After an hour of photographing, I was welcomed back to the boat, though we had to stop again as Helvítis got out to stand in the shallows and take a few more photos of the boat.
“So you’re all professional divers?” I asked as we headed back to open water.
“No. No I started diving when I was 14. In 1984. They didn’t have any rules back then,” Helvítis said.
“And is he a full-time diving instructor,” I asked about Instructor.
“No. You can’t be a full-time instructor in Iceland,” Helvítis said, then pointed us toward an iceberg. “We’re going to head out to this iceberg. It’s a once-in-a-lifetime dive.”
Cold as I was, I realized I had no story as of yet, and no photos, so I acquiesced. Yes, a diver in front of a massive iceberg might be impressive.
After 90 minutes of extremely rough riding, we were stationed beneath the iceberg. In fact, we were stationed a good deal closer than prudence would allow. “You know, pieces of ice break off these things,” I pointed out.
The point I made was immediately repeated in Icelandic to a laugh. Then, a few minutes later, Helvítis quietly backed us away a little.
We had a brief consultation about what might make a good photo, and the divers jumped in. Instructor and the photographer, with Helvítis manning the engine to keep the boat a safe distance from the iceberg.
“It’s all freshwater here, because so much water is melting off the iceberg,” the photographer shouted. And then he and Instructor disappeared.
I reached my body over the boat to taste the water. “It’s just salt water.”
Helvítis checked. “Yeah. You have to be an experienced diver to taste the difference.”
“Helvítis! Helvítis!” We heard, suddenly.
It was our photographer. He lunged his way onto the raft.
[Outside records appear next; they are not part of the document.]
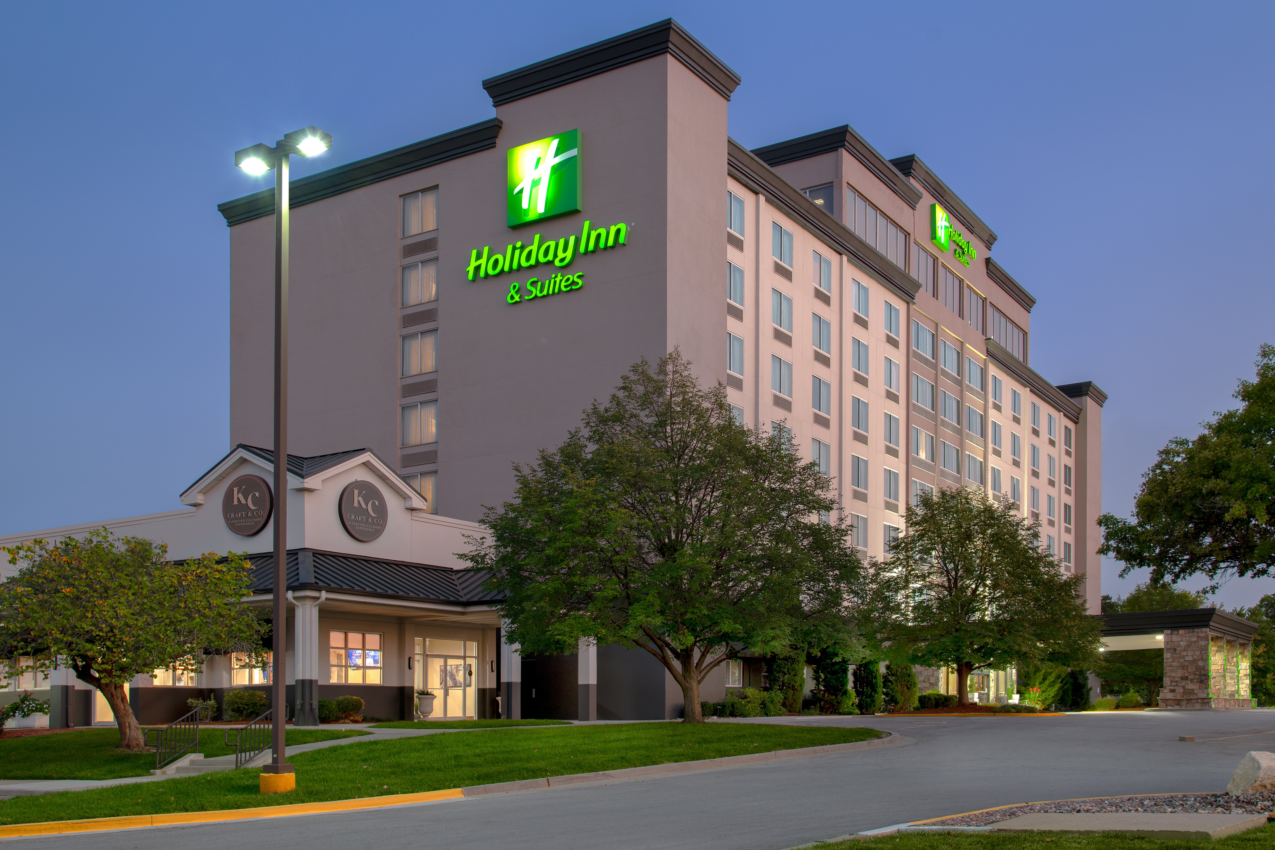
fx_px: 1098
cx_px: 638
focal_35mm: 31
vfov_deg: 42.3
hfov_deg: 60.3
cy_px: 425
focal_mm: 31
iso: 100
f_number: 7.1
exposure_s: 2
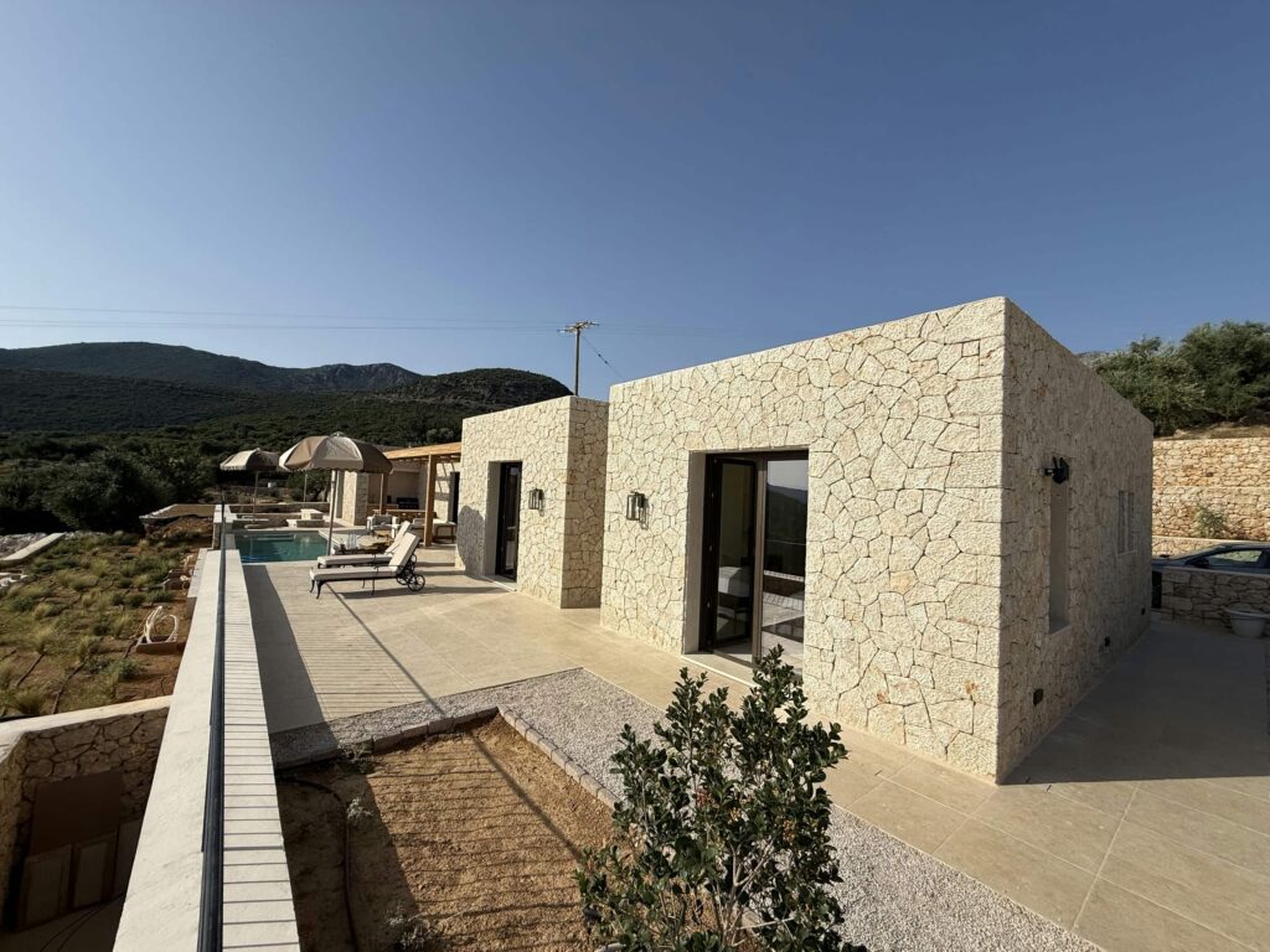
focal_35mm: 14
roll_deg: -3.6
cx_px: 635
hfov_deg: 102.1
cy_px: 476
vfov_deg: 85.7
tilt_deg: +2.5
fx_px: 514
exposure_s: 1/5155
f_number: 2.2
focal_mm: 2.22
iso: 64
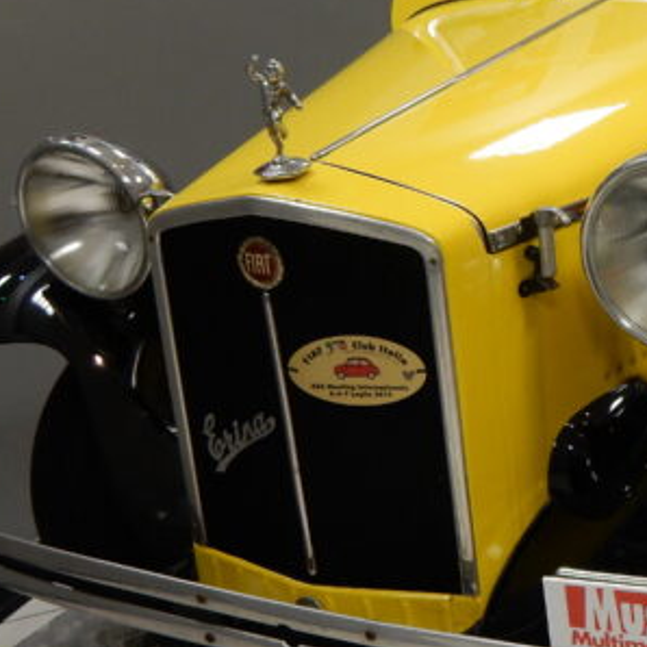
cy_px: 280
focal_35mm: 57
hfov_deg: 28.1
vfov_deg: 30.0
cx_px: 660
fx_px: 1205
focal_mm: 4.5
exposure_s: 1/30
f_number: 3.7
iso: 200
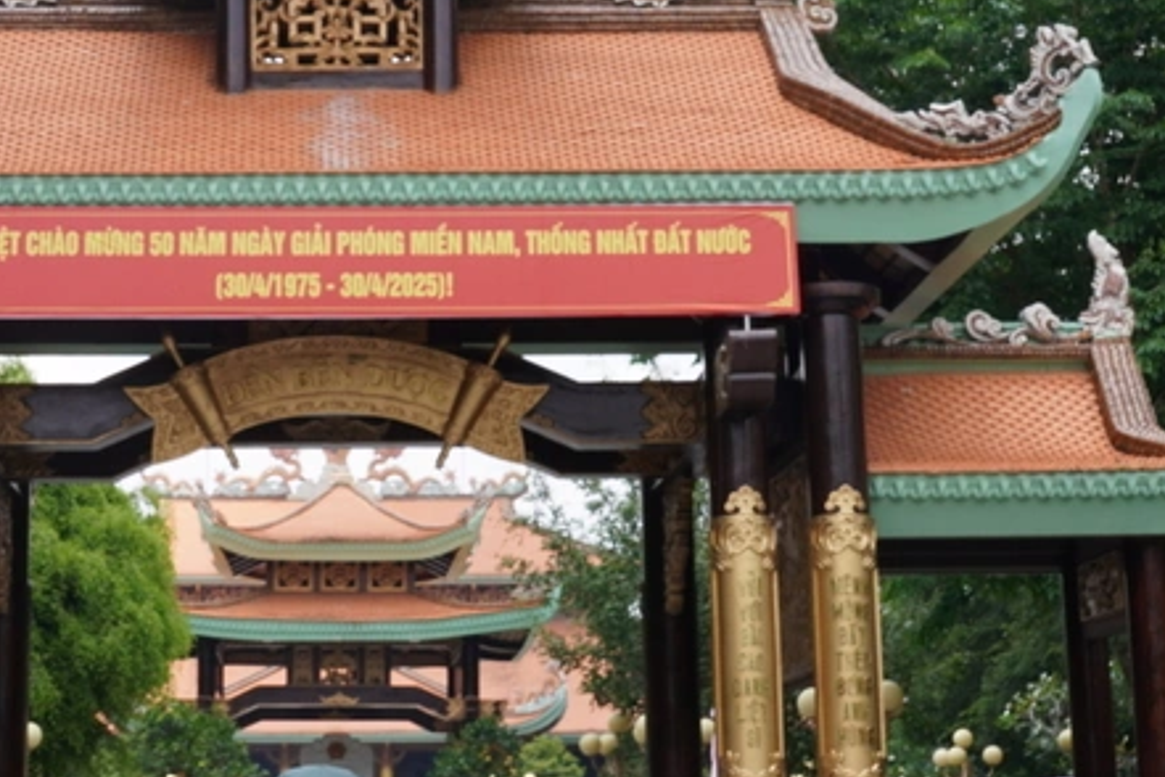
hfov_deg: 27.3
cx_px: 343
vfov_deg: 18.5
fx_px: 2379
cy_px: 281
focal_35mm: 74
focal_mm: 23.5
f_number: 10
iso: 100
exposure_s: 1/80
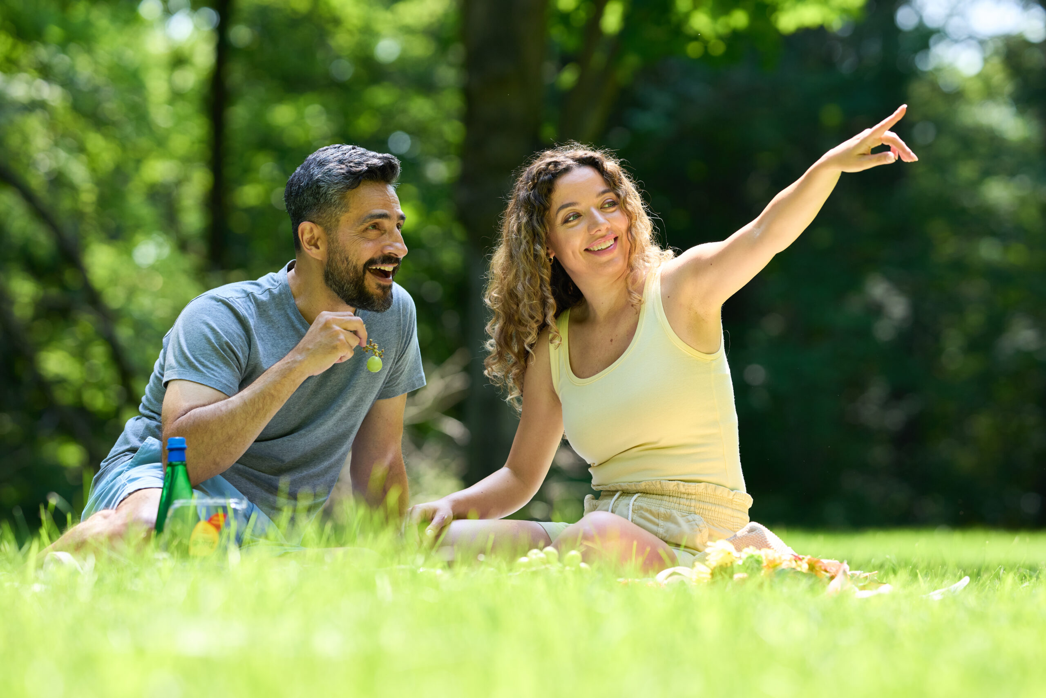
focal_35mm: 135
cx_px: 523
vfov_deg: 10.2
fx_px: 3922
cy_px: 349
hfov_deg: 15.2
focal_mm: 135
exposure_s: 1/1250
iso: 320
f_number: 2.8
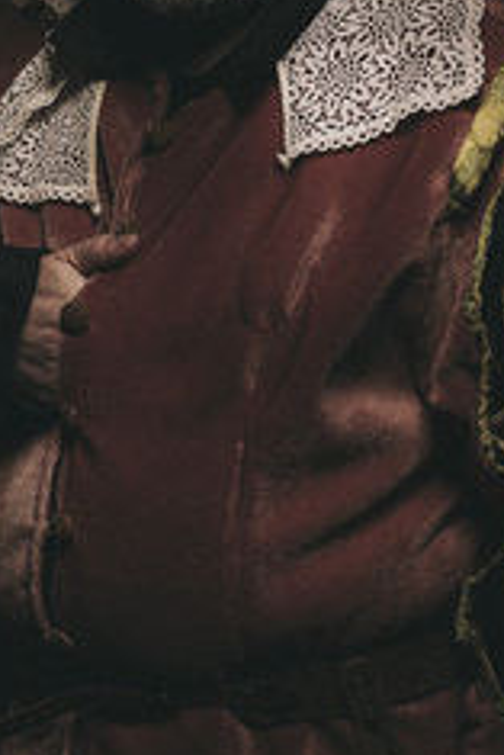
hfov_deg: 11.4
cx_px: 193
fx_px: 2516
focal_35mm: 120
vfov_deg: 17.0
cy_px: 427
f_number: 4.5
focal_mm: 47
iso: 100
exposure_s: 1/160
“There is a problem with the camera,” Helvítis told me. And the members of the crew began a frantic round of battery swapping.
“There won’t be any photos?”
There followed twenty minutes of frantic battery swapping. Finally, the photographer conceded, in Icelandic under the assumption that I didn’t understand the language, that there had been nothing wrong with the camera or battery. He and Instructor returned to the water briefly.
At this point, honestly, my notes get sketchy. My hands, frozen and experiencing their sixth hour at sea, can no longer grip the pen. I have written something about the computer on Helvítis’s arm, which he says detects gas levels in his blood. I have written that he gave up on diving ten years ago, but returned to go on adventures when he and the Instructor bought this boat. There is also mention of guaranteed copies of the Iceland Review to the owners of Hindisvík, who don’t want anyone disturbing the seals, but who feel the farm, if respected, could be a decent resource.
Then the divers returned and Helvítis was donning his gear again. Shaking, he chugged down half a litre of juice and inhaled a sandwich.
“He has diabetes,” the photographer told me. And, seconds later, Helvítis was in the water. And then he disappeared.
“You are an accomplice to manslaughter,” is written in my notebook, repeatedly, in shaky handwriting.
I remember looking at the water trying to find bubbles, but noticing only the bright blue jellyfish that surrounded the iceberg.
An hour later, after Helvítis has appeared, healthy, and after we had raced back to land without securing the tanks, so that we heard loud hissing over many of the pronounced jolts as the raft bounced from one wave to the next. After we were back on dry land, and I was helping to pay for gas, Helvítis recounted, again, how his interest in diving had faded once.
“I even stopped diving in 94, but then we got this boat. Now we can go on adventures. There’s an island south of Iceland, Hæna, do you know it?”
“No.”
“Well, it’s a very small island with very steep cliffs. But we’re the only group we know of to have dived there,” he told me. “You know, maybe you could do a story about the iceberg. Along with the seal piece.”